The British Government and the Anglican Church may only now be discussing gay marriage but this American musical from 1975 took it as given that gay marriage was already an acceptable phenomenon in Britain and America years before that.
It is 1936 in London, the night of the abdication, but American newshound Casey O’Brien was hosting a party at the Savoy and now he has passed out drunk in room 203 and has missed out to his rivals. They have already moved on to a fashionable marriage between gay double grooms Boston millionaire Clarence Cutler and hard-up English aristocrat Guy Rose, who fails to turn up at the church.
Casey is determined to sniff out his story. He sets out to track down what he believes is this breathtakingly beautiful boy and get the story. What he does not realise it that this English Rose (yes that’s a number) is actually the drunk guy in spectacles whom he has already pulled out from under his bed.
It is an intriguing twist to a high society Fred and Ginger type comedy which you could call pastiche if it didn’t such a character of its own—and among the thirties-style numbers there are not only the romantic duets, songs of heartbreak and clever comedy numbers like the millionaire’s ego fest “Me”, but even a song for what become the lovebirds that celebrates the boy scouts and their badges (“It’s a Boy’s Life”).
With a light-hearted lilt and a plot with a strong dose of not so much misidentification as refusal to believe what you are told, this is a musical that restores the original meaning to gay while celebrating the more recent one as it travels from the Savoy to the Dorchester and over to the Folies in Paris complete with a feather-fan flourishing nude—a male one.

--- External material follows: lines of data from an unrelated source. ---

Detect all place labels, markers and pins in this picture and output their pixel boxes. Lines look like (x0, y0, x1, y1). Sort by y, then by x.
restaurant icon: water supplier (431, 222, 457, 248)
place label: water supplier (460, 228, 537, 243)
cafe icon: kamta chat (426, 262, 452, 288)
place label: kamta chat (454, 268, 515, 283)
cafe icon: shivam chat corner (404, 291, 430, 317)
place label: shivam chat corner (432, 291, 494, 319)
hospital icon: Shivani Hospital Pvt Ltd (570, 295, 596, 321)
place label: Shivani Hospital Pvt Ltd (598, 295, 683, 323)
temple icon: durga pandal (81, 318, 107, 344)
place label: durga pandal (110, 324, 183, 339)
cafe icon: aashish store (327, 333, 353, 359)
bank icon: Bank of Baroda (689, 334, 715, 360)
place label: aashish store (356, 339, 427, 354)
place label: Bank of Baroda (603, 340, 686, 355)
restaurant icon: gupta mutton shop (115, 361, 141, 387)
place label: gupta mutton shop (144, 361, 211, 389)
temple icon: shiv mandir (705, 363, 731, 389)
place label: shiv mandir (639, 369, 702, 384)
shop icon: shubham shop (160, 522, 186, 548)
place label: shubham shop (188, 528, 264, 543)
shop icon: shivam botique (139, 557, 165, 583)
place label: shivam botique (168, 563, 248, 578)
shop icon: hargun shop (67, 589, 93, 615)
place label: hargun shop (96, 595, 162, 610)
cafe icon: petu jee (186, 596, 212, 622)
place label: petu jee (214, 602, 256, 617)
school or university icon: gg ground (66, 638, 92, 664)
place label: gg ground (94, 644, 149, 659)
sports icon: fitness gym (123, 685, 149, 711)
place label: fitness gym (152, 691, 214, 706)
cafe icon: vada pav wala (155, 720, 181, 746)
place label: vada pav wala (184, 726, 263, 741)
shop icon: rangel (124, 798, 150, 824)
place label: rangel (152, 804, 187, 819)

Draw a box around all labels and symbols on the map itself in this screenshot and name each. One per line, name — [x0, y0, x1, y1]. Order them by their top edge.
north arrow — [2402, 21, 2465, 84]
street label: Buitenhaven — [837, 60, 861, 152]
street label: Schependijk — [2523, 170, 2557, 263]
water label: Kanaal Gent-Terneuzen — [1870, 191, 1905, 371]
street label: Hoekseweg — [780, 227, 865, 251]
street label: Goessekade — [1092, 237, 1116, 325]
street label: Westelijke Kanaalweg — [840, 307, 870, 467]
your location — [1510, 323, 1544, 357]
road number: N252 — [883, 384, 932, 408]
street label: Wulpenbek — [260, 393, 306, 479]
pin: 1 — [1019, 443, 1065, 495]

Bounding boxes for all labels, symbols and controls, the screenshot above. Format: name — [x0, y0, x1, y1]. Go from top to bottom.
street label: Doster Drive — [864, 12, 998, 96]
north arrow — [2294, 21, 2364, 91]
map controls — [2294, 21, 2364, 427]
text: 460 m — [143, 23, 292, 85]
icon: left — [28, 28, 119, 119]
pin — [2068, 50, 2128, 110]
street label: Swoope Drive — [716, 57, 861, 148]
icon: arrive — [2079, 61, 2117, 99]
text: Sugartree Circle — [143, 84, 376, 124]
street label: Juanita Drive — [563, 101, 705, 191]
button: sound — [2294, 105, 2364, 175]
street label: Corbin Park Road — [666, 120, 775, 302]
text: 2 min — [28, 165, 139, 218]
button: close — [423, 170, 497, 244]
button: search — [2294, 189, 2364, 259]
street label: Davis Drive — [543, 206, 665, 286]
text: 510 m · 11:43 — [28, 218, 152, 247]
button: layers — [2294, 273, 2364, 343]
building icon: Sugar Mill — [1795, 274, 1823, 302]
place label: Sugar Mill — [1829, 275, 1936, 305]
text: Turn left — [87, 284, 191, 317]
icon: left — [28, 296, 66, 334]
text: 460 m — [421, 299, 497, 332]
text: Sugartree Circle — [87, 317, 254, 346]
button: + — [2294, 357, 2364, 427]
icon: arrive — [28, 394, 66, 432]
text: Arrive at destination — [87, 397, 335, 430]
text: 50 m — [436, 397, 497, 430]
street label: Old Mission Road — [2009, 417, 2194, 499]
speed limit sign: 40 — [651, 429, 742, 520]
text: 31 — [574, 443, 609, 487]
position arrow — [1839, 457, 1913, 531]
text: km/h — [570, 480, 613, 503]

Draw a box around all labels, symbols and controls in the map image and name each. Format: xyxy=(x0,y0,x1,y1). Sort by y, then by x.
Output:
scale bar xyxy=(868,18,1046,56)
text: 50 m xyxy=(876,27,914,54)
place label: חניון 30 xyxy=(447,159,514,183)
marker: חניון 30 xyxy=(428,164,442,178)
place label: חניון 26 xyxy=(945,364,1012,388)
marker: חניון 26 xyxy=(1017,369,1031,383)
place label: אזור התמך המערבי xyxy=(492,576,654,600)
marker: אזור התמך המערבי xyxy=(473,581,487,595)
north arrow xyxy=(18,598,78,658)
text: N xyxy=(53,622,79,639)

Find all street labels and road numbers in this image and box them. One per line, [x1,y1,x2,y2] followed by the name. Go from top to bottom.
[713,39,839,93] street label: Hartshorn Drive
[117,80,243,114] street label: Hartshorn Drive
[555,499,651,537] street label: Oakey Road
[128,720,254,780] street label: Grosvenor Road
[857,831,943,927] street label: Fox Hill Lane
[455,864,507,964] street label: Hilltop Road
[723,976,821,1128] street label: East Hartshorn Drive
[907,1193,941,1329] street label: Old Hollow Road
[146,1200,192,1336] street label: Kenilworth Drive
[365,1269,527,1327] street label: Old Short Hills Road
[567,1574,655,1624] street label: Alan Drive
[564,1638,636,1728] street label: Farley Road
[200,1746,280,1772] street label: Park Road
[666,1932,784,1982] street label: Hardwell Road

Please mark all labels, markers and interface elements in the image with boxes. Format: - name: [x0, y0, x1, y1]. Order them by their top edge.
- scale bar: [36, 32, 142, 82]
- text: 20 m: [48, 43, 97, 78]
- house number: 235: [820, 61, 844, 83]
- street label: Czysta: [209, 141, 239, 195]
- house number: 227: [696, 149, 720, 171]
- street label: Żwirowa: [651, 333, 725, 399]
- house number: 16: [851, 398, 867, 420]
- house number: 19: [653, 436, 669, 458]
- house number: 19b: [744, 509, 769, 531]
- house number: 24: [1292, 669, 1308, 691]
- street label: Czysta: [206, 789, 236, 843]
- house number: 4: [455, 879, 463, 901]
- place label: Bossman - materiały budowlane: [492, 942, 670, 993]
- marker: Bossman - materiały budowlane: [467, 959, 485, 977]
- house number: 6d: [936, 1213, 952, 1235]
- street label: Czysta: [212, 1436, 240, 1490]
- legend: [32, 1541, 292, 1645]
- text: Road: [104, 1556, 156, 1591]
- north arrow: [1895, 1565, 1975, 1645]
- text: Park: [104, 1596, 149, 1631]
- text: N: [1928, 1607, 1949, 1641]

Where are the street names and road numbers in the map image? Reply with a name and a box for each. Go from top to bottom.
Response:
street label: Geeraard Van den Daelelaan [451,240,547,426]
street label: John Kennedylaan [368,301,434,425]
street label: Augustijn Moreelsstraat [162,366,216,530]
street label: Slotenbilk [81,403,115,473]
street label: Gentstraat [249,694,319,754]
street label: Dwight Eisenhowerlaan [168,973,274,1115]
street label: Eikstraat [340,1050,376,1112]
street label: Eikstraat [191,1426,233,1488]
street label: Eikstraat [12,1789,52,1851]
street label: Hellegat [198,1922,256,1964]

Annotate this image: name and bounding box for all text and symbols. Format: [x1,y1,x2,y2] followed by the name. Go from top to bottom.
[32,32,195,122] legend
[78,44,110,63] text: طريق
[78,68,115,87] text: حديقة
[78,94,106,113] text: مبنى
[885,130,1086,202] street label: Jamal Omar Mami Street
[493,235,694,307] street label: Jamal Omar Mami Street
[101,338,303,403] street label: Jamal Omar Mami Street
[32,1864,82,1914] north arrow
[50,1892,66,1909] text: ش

It is cleverly shoe-horned into the theatre with art deco style by designer Alice Walkling and space doesn’t seem to limit the amusingly camp choreography of Lee Proud, which is snazzlly executed by an ensemble bright with knowing smiles.
Clarence may be the villain but Ben Cavanagh makes him one you love watching. Stephen Ashfield gives Casey an endearing honesty, beautifully partnering Craig Fletcher’s English innocent Guy, caught in the predicament of finding a way to live up to the description of the fellow Casey is looking for.
There is smooth support from Johnjo Flynn as Casey’s English friend Andrew, while Ann Nicholas plays both Guy’s mother and his raunchy Folies star Aunt Josephine. The delightful thrties-influenced music is in the capable hands of musical director Stefan Bednarczyk who discovered a record of the original production in New York back in 1985 and has been determined to get it on here ever since.
Of course, you could just dismiss this as escapist nonsense but that doesn’t stop it from being a treat and it's total equalising of gender—set in this London of so long ago does make one wonder how much happier several generations might have been if it had been true and how far we still have to go.
After a tenure that has embraced Beckett and Ibsen revivals as well as much new work, this seasonal bonne bouche, another British première, is a sparkling, if somewhat surprising, swansong for its director. It is Gene David Kirk’s final production as this theatre’s artistic director for he moves on to new pastures at the end of the year.